▶ _Collected data_
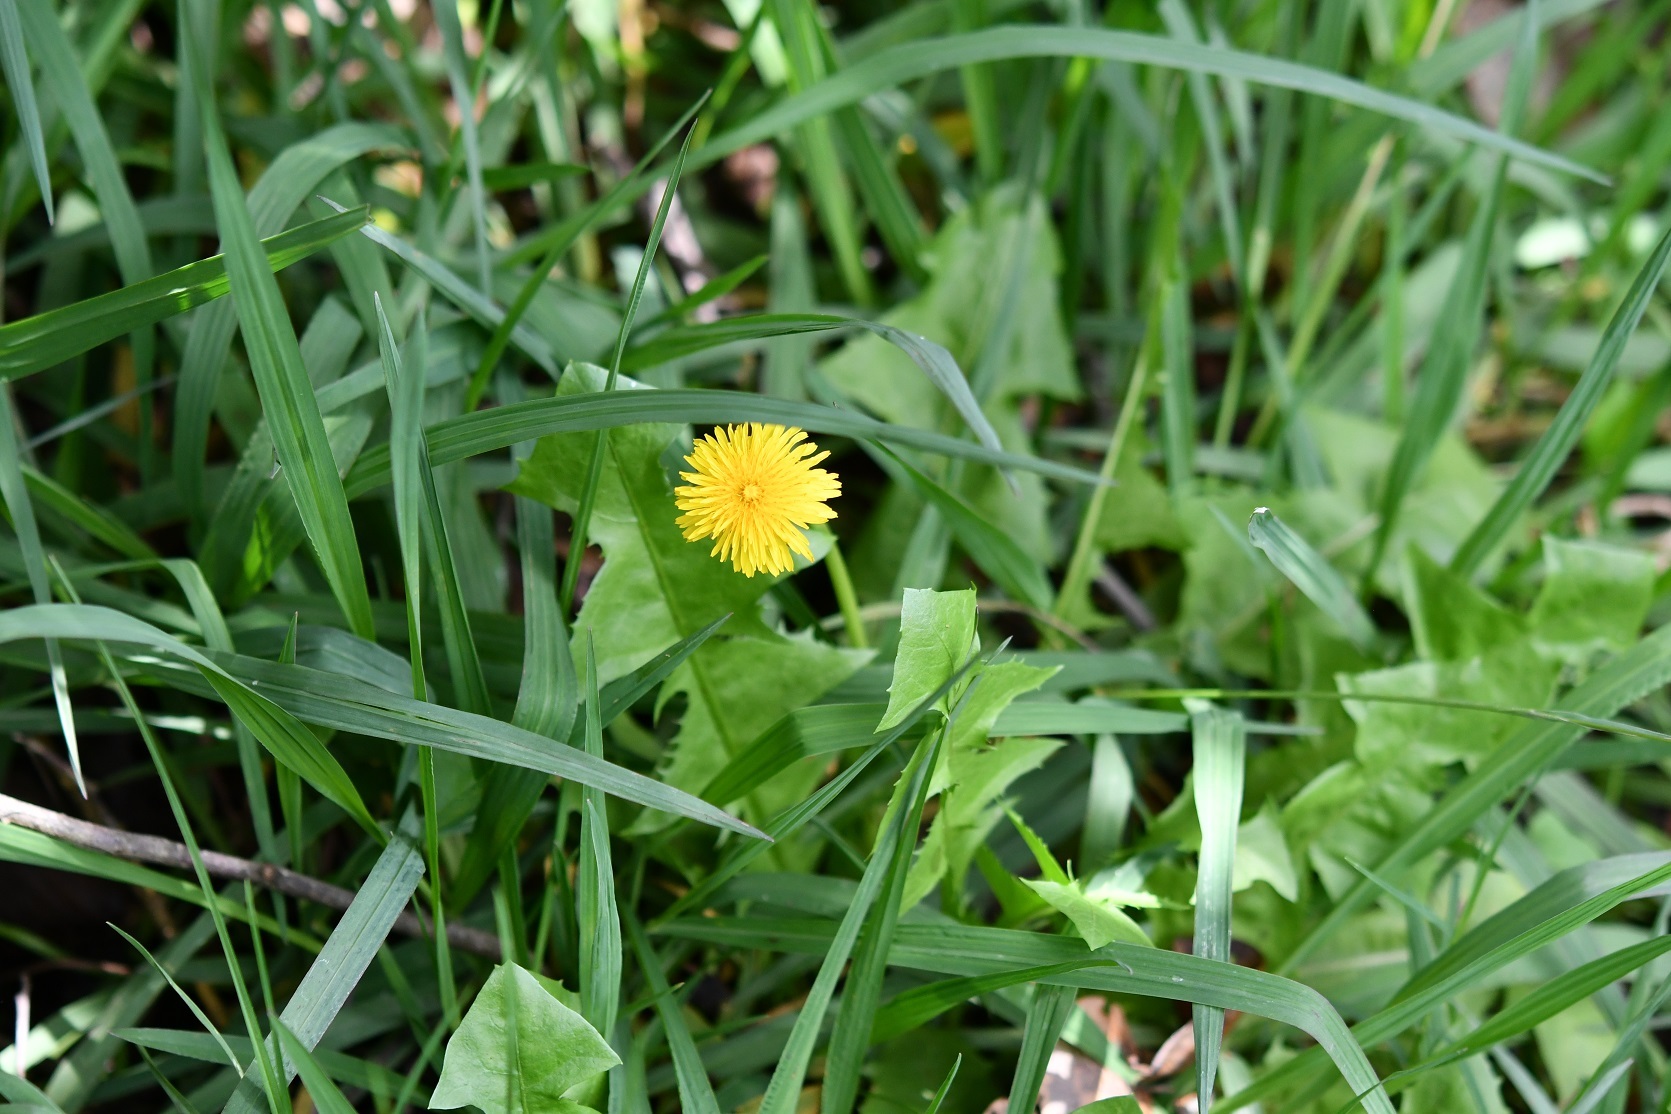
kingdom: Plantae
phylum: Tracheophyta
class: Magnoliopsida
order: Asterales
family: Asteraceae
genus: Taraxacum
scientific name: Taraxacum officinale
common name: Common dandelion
--
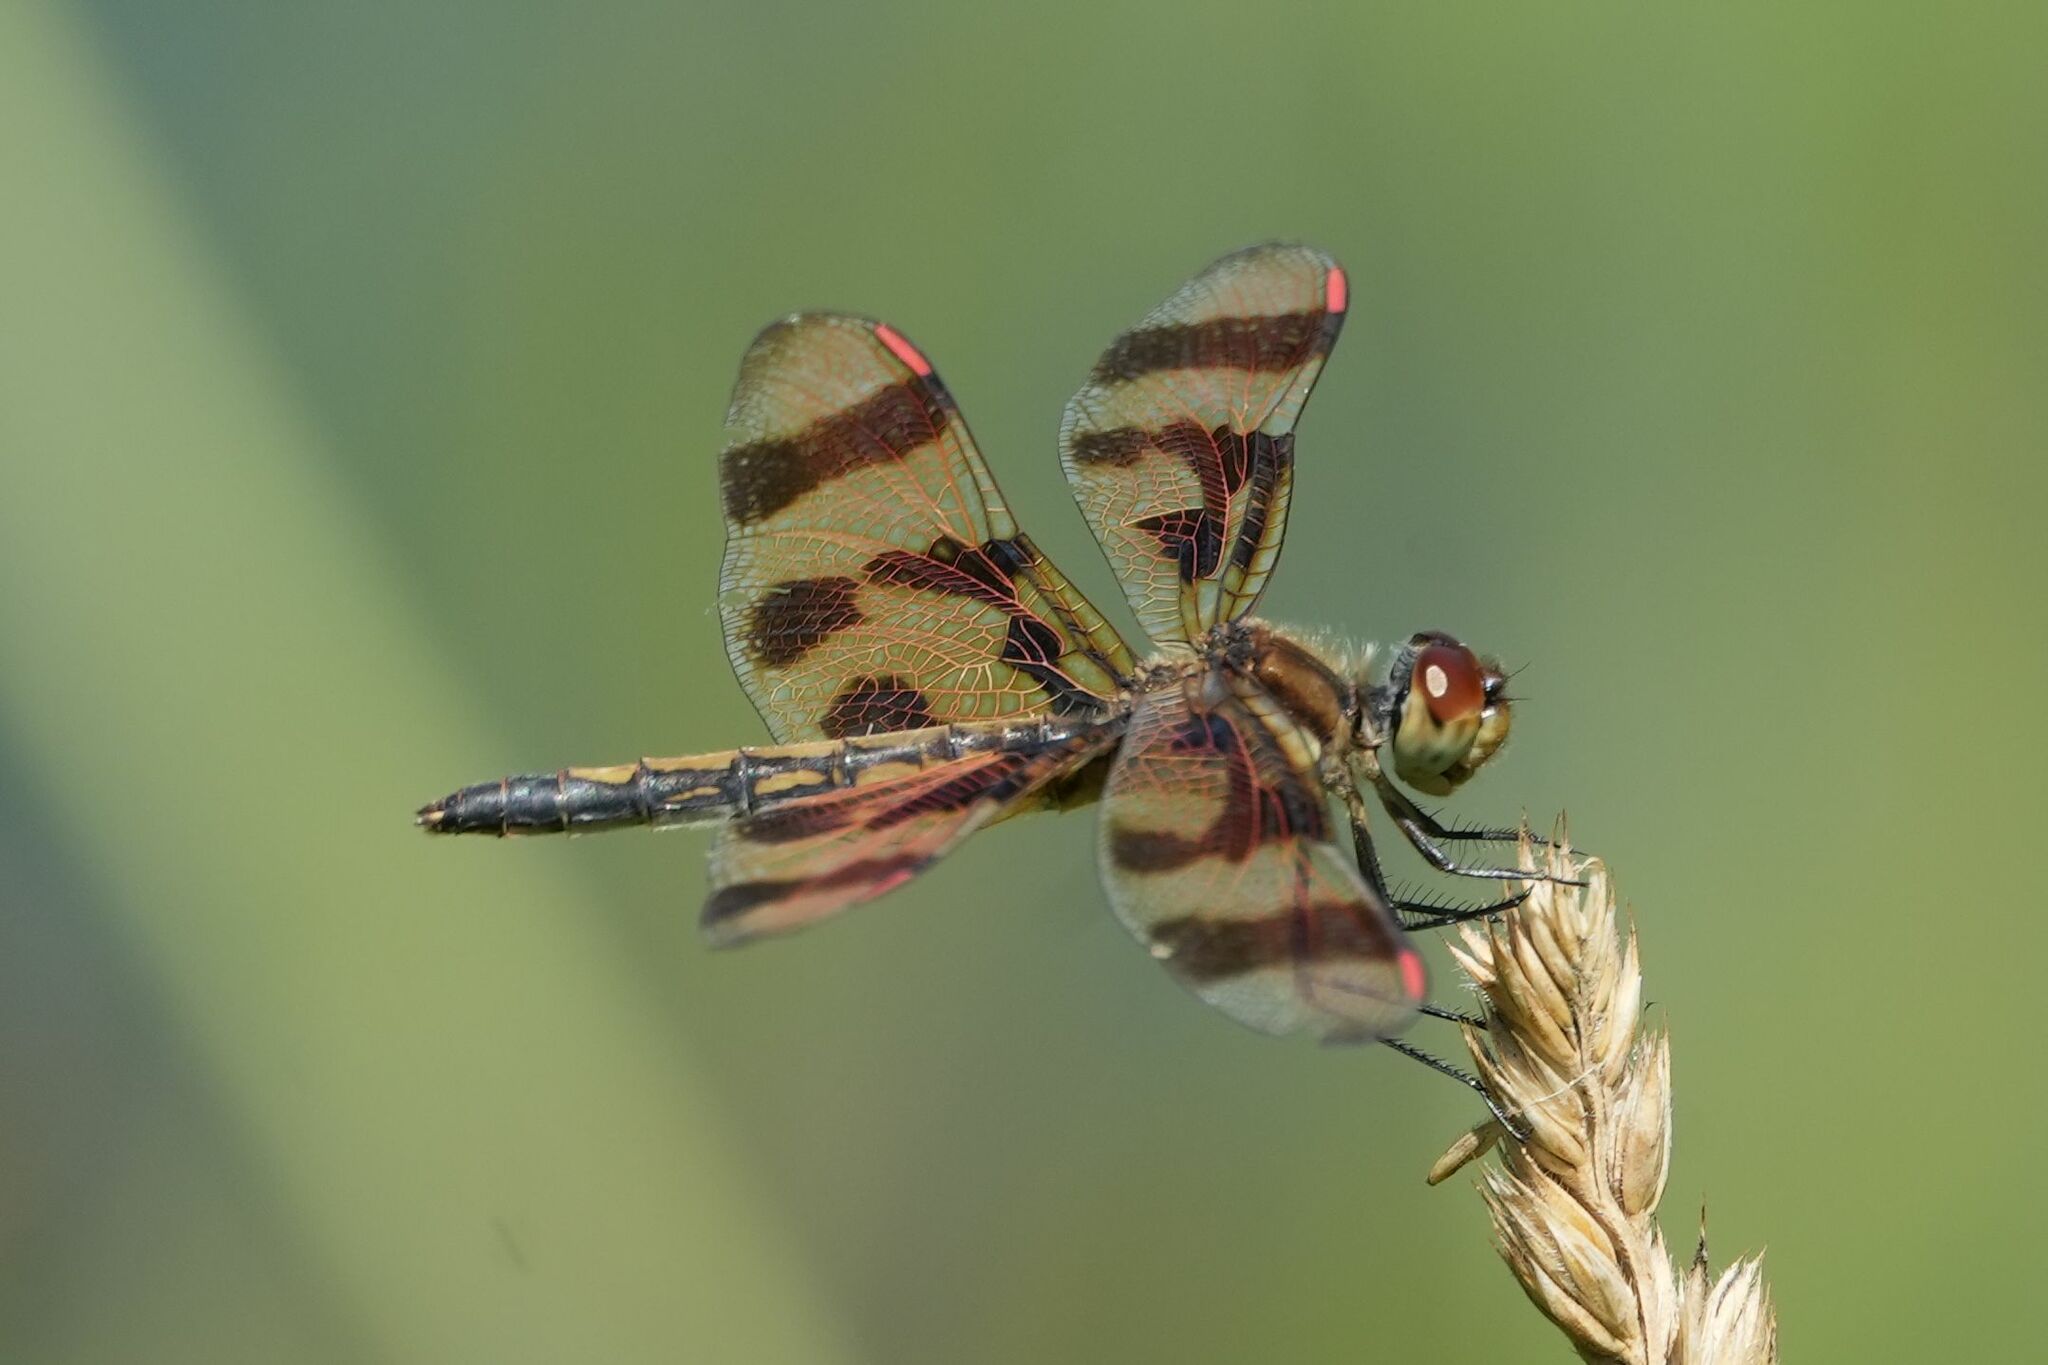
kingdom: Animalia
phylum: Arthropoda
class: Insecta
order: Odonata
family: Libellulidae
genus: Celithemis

▶ _JOB_
Rename "scientific name" to "binomial name" in the data, rewriting only the lines that begin at the line containing "kingdom: Plantae" and stopping after the line containing "scientific name: Taraxacum officinale". Leave everything else as it is.

▶ _RESULT_
kingdom: Plantae
phylum: Tracheophyta
class: Magnoliopsida
order: Asterales
family: Asteraceae
genus: Taraxacum
binomial name: Taraxacum officinale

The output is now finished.